::: INPUT FOR THIS TASK

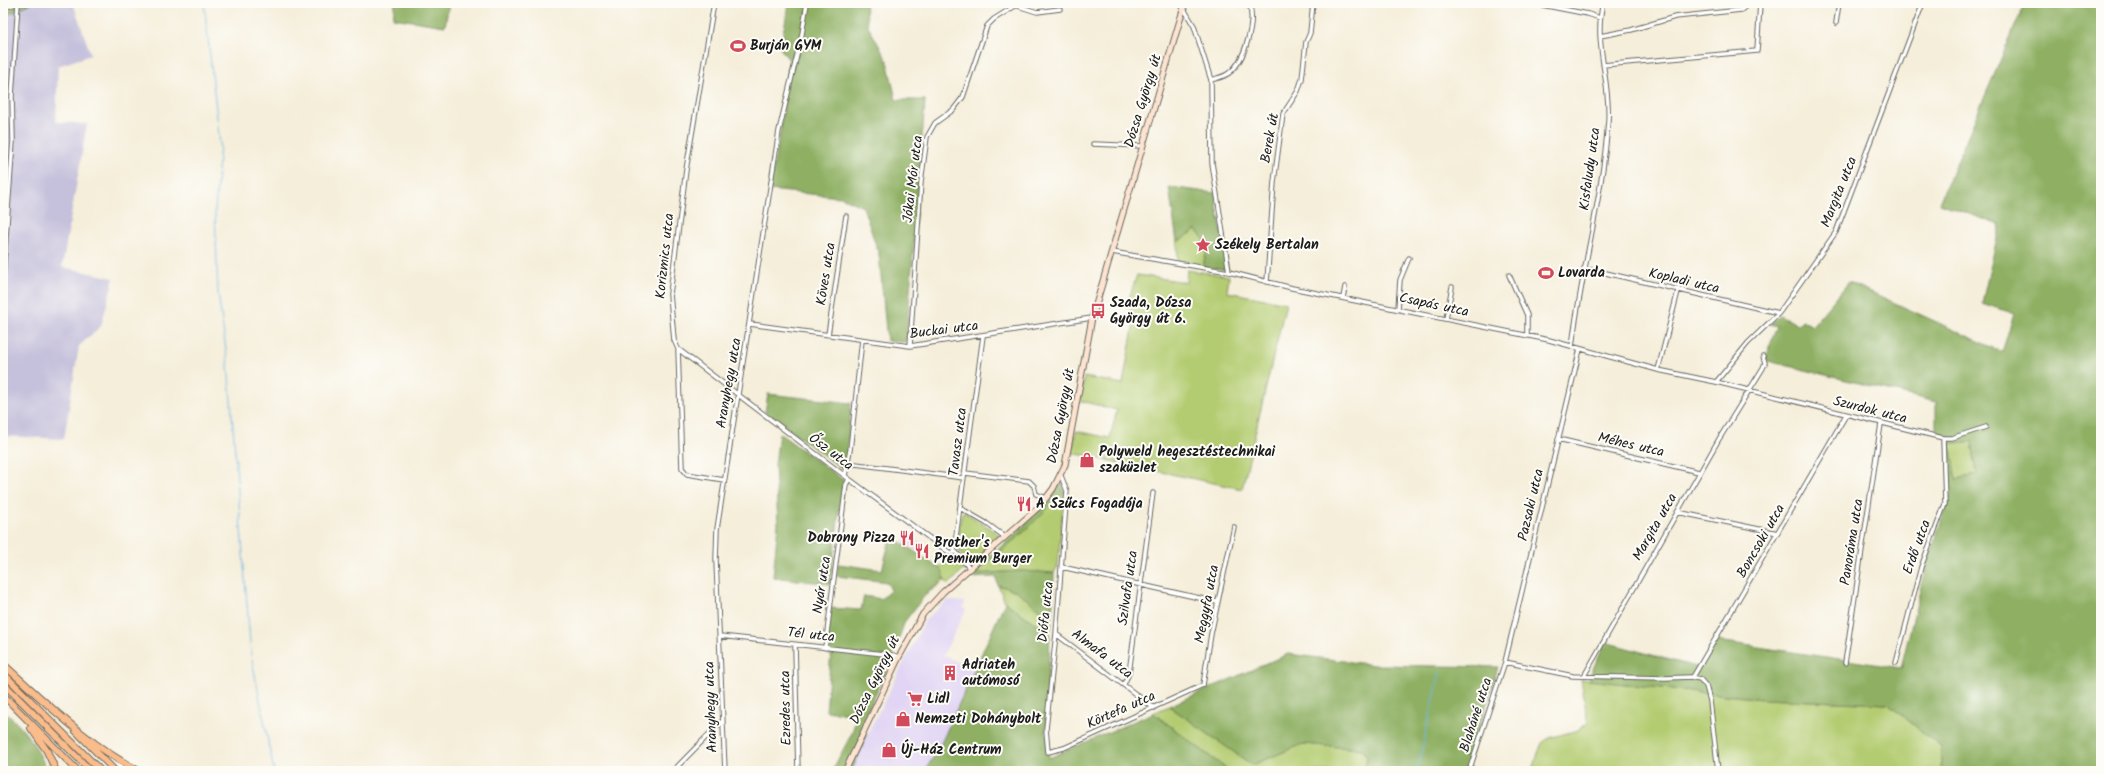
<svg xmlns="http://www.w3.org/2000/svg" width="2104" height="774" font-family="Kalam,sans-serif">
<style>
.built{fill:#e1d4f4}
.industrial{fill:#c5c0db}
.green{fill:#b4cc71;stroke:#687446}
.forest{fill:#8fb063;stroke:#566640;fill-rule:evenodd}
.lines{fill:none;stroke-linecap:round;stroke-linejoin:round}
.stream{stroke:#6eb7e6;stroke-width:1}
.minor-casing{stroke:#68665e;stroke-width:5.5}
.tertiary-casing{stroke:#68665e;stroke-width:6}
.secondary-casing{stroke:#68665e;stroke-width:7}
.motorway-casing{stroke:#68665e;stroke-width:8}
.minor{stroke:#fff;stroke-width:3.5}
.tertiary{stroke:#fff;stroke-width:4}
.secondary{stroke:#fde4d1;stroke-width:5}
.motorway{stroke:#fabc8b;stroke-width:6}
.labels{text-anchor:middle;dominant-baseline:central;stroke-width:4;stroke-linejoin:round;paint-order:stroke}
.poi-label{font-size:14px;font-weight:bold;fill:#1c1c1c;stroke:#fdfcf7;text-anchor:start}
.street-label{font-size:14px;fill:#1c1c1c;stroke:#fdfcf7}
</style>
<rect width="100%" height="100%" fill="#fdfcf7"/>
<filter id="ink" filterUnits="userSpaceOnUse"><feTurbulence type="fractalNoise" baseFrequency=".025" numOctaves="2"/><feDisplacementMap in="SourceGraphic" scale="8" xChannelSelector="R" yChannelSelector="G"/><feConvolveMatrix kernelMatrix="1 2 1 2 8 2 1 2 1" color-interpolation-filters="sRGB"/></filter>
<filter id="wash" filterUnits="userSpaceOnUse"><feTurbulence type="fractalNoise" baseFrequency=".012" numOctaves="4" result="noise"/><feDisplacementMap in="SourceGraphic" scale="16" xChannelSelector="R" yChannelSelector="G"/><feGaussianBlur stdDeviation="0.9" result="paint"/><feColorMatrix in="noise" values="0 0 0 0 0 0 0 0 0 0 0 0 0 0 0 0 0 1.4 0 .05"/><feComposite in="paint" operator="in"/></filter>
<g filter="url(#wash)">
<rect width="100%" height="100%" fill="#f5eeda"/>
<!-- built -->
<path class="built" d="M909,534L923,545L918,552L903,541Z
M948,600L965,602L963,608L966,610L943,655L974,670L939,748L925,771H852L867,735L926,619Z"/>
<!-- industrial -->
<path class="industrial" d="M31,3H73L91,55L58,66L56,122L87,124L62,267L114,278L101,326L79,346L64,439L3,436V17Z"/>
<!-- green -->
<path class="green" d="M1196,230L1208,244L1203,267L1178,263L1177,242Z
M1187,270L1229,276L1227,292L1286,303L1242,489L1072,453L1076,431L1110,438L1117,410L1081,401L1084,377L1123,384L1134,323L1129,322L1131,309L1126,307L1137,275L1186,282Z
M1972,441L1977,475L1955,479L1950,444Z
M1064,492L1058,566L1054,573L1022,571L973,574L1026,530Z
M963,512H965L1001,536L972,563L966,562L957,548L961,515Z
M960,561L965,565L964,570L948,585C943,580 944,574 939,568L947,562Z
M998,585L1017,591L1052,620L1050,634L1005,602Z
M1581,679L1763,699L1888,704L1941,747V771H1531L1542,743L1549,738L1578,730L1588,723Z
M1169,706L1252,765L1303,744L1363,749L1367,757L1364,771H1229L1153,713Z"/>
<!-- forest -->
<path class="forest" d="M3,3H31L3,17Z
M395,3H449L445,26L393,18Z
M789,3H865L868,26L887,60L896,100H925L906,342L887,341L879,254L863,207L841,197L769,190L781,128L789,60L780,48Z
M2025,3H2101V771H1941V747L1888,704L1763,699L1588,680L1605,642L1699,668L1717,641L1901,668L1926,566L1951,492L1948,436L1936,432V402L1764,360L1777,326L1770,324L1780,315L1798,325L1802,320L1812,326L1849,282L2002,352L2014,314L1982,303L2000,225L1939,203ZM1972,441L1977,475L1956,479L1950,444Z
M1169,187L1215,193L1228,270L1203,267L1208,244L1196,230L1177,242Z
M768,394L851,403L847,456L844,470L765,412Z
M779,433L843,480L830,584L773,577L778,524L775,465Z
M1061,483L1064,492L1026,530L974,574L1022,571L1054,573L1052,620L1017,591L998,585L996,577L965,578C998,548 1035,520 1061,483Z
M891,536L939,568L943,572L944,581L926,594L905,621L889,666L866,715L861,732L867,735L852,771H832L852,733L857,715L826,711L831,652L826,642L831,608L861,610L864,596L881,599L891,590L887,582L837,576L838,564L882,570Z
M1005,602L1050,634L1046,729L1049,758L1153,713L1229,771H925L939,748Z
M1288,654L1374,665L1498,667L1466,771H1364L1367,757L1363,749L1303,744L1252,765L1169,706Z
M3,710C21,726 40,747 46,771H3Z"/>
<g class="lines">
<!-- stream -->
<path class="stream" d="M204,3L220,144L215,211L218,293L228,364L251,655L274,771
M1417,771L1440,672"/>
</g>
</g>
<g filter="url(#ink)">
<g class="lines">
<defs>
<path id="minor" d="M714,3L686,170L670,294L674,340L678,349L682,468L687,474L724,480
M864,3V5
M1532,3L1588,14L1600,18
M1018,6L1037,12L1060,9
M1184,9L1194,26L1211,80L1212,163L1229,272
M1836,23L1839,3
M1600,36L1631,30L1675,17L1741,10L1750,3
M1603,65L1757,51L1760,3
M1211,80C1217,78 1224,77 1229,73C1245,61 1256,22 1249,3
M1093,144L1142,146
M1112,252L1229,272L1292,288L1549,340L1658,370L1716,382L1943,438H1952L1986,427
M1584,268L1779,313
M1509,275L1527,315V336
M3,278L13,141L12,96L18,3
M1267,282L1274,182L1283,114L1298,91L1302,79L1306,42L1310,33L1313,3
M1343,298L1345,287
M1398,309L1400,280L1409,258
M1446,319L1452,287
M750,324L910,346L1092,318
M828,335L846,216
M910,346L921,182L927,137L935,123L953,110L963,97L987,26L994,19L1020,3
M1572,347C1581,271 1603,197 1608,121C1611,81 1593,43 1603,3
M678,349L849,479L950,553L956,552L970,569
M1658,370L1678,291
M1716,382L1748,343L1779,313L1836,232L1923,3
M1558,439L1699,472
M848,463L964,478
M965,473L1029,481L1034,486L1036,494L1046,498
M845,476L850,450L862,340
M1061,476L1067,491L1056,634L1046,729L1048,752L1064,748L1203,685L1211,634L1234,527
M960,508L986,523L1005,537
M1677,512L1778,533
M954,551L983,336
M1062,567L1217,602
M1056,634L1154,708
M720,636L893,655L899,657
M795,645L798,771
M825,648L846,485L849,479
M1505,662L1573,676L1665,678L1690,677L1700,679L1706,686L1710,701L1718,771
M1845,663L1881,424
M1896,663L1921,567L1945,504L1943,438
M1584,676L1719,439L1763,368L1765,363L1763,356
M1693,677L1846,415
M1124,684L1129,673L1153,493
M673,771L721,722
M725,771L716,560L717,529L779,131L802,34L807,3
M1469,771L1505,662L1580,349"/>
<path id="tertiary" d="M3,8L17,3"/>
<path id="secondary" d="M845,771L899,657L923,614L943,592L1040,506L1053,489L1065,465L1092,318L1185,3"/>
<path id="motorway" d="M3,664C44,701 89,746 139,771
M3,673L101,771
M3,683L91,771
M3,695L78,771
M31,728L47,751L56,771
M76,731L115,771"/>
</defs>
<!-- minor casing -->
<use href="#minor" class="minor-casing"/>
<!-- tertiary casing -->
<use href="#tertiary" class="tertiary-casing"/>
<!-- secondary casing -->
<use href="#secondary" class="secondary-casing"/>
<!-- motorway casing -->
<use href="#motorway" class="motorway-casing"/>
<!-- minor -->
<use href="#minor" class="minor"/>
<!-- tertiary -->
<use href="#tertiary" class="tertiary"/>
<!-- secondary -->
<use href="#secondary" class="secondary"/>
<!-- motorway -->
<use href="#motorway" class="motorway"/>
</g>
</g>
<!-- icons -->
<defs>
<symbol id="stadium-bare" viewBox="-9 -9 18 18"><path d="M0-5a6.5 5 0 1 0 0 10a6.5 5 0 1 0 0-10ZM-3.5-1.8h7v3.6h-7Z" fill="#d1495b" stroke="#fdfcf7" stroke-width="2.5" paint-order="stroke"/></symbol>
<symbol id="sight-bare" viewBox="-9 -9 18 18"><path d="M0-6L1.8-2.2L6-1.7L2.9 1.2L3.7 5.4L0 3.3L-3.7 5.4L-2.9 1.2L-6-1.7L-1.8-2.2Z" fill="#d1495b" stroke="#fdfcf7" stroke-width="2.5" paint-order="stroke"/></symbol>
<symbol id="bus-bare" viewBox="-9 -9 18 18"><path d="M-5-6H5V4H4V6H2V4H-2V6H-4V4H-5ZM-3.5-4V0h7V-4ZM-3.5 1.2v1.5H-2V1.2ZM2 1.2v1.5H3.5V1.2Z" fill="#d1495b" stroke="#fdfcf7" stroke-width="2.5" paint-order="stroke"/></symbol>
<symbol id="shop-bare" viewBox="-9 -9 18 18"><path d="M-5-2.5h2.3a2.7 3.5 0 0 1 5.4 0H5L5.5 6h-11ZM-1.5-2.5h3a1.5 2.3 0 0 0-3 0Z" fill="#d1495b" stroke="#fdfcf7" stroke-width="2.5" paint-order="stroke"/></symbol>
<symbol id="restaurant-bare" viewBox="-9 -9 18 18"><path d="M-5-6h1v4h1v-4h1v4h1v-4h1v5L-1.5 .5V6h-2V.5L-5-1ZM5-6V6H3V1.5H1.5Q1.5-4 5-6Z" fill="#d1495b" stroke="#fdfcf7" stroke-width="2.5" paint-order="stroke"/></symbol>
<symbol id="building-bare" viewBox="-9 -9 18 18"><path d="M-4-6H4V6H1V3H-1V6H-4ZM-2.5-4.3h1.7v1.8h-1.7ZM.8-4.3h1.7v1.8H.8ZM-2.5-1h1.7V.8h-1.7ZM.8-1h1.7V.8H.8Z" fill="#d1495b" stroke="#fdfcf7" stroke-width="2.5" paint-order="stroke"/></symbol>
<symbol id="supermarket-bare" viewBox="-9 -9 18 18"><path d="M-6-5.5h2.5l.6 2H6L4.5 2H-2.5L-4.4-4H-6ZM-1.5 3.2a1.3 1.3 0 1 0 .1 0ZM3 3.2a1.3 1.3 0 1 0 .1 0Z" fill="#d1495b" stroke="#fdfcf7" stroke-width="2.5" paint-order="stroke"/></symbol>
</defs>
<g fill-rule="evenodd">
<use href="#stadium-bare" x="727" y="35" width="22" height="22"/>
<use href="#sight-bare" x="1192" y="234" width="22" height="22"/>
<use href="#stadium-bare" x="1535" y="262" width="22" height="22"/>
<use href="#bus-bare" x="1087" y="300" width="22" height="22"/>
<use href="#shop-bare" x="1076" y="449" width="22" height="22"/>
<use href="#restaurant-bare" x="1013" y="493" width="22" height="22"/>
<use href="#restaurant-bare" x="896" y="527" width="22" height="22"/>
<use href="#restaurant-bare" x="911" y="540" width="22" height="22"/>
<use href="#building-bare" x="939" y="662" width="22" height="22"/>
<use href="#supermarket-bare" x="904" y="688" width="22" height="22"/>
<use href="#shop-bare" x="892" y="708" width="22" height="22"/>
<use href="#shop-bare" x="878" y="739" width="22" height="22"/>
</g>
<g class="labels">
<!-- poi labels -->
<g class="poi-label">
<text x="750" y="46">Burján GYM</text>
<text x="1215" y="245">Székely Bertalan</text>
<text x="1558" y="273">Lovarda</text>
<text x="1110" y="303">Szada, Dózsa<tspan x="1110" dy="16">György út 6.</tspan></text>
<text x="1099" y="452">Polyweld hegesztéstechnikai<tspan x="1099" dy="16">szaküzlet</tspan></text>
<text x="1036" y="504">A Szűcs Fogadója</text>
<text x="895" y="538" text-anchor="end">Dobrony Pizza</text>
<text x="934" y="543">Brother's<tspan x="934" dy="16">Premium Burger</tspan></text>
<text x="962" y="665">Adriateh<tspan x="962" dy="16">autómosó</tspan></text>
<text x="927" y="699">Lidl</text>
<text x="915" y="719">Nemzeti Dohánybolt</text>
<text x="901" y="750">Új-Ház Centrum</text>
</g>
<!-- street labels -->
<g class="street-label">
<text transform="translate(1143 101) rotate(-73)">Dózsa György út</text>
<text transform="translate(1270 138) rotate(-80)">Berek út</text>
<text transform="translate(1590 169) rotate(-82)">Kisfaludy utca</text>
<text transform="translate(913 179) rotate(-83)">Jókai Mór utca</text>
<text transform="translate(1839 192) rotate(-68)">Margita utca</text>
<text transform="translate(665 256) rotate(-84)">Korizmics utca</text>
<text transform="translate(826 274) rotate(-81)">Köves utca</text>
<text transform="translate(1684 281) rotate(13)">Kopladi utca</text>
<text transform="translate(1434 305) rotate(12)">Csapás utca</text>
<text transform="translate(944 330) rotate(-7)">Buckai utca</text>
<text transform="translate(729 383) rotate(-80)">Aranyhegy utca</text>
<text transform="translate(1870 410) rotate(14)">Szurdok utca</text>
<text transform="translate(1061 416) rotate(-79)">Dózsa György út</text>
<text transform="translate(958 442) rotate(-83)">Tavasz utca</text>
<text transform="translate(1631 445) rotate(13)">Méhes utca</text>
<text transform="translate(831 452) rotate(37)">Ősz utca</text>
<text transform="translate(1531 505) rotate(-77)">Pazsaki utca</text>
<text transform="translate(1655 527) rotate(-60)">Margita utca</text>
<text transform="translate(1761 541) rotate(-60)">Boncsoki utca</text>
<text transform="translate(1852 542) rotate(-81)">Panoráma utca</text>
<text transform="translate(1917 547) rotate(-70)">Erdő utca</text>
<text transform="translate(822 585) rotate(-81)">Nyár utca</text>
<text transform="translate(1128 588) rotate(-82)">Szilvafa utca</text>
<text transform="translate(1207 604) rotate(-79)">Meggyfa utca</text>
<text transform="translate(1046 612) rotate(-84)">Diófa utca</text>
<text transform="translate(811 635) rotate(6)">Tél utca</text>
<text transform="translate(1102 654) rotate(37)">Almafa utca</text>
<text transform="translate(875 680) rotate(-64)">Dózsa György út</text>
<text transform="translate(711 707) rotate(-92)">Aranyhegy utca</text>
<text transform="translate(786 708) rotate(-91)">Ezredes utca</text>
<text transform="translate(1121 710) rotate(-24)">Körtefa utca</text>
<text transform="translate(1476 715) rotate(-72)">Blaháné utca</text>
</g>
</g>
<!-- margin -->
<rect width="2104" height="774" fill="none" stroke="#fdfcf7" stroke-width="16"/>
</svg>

::::::

*TASK DESCRIPTION:*
Show every line of the records above that contains the word "rule".

*SOLUTION:*
.forest{fill:#8fb063;stroke:#566640;fill-rule:evenodd}
<g fill-rule="evenodd">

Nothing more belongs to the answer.